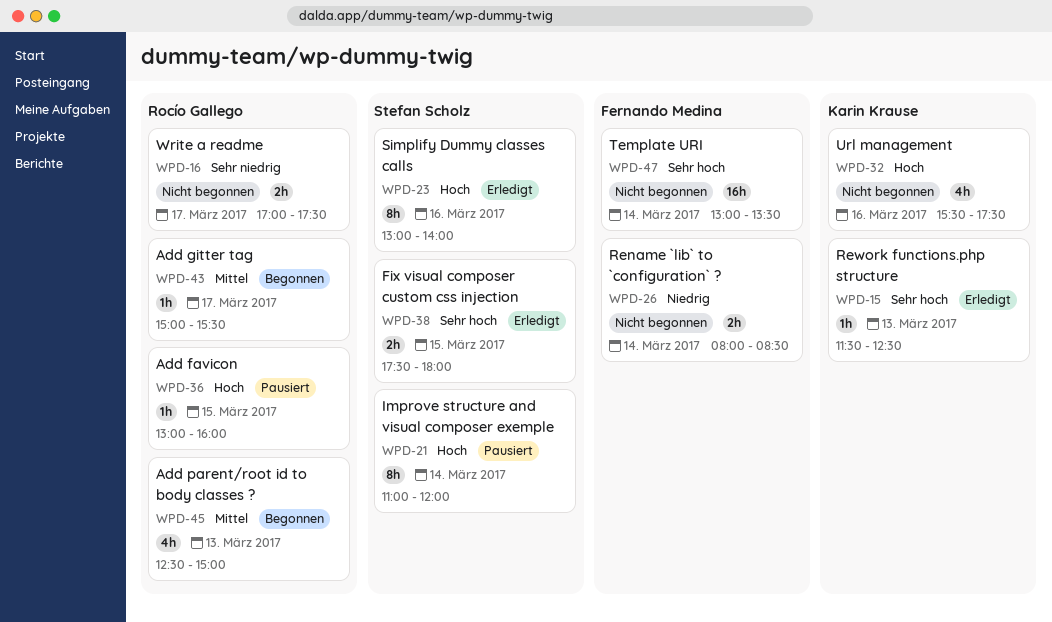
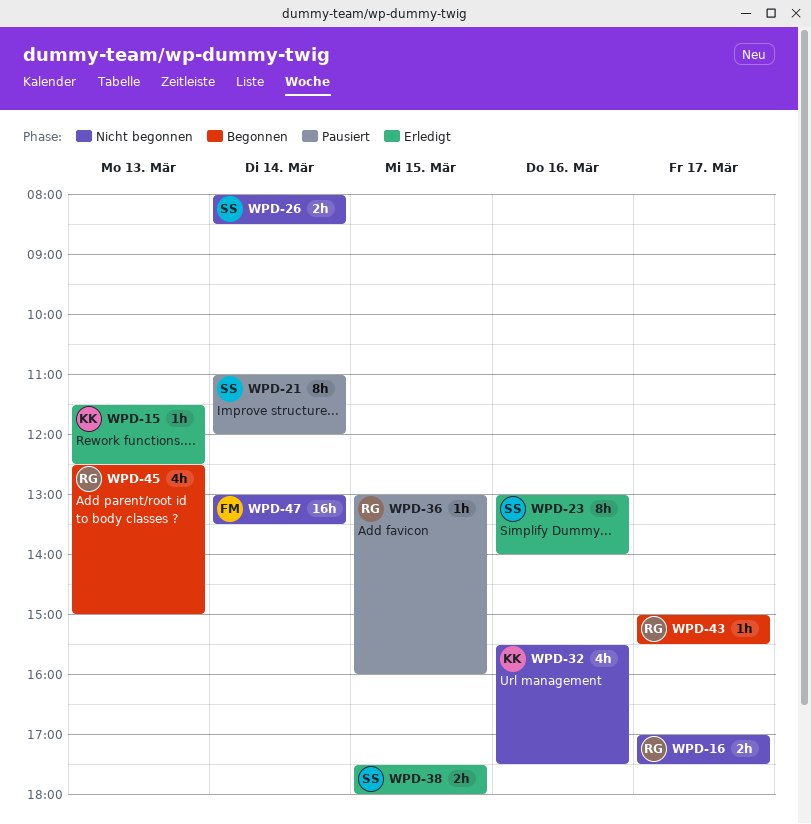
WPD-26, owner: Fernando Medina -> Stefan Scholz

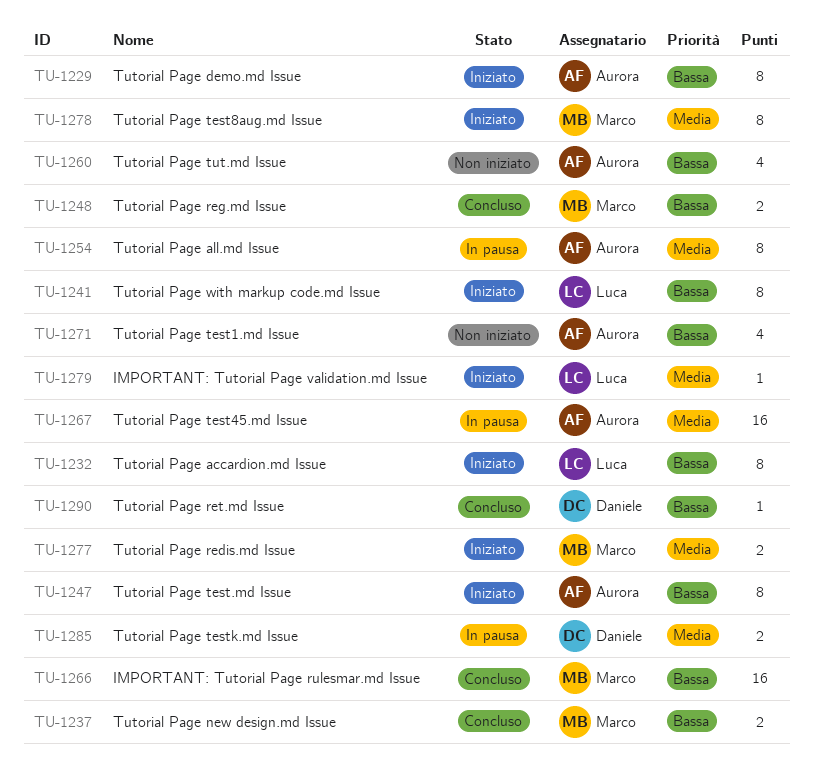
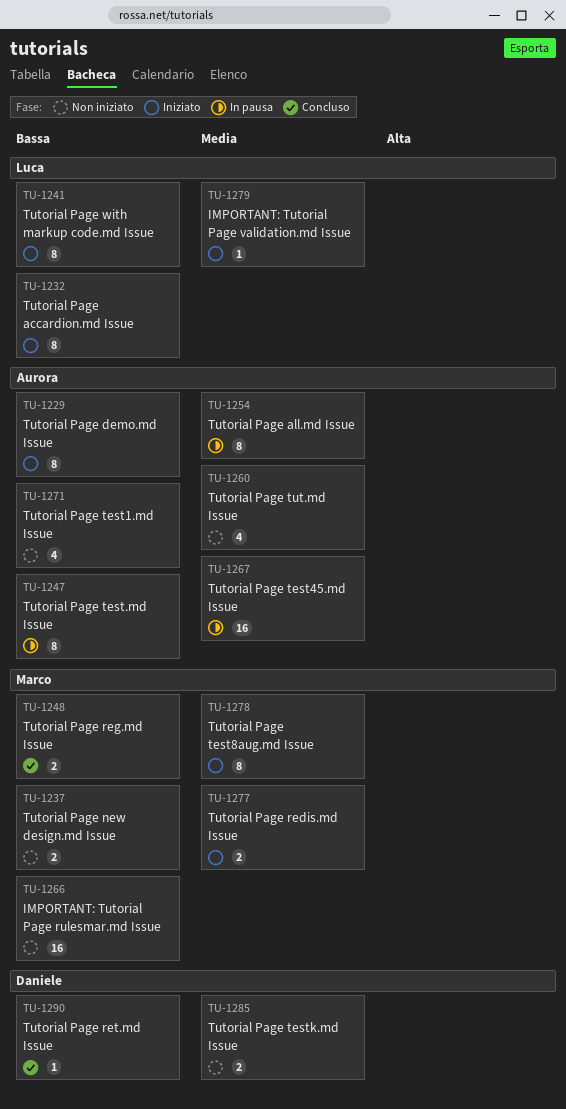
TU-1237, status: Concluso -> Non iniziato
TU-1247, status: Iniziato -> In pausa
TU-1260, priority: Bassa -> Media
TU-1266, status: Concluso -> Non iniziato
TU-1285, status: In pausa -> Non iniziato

— Exercise details —
Give an exact copy of the data, and omit any pictures it holds.

— Completed exercise —
WPD-26, owner: Fernando Medina -> Stefan Scholz

TU-1237, status: Concluso -> Non iniziato
TU-1247, status: Iniziato -> In pausa
TU-1260, priority: Bassa -> Media
TU-1266, status: Concluso -> Non iniziato
TU-1285, status: In pausa -> Non iniziato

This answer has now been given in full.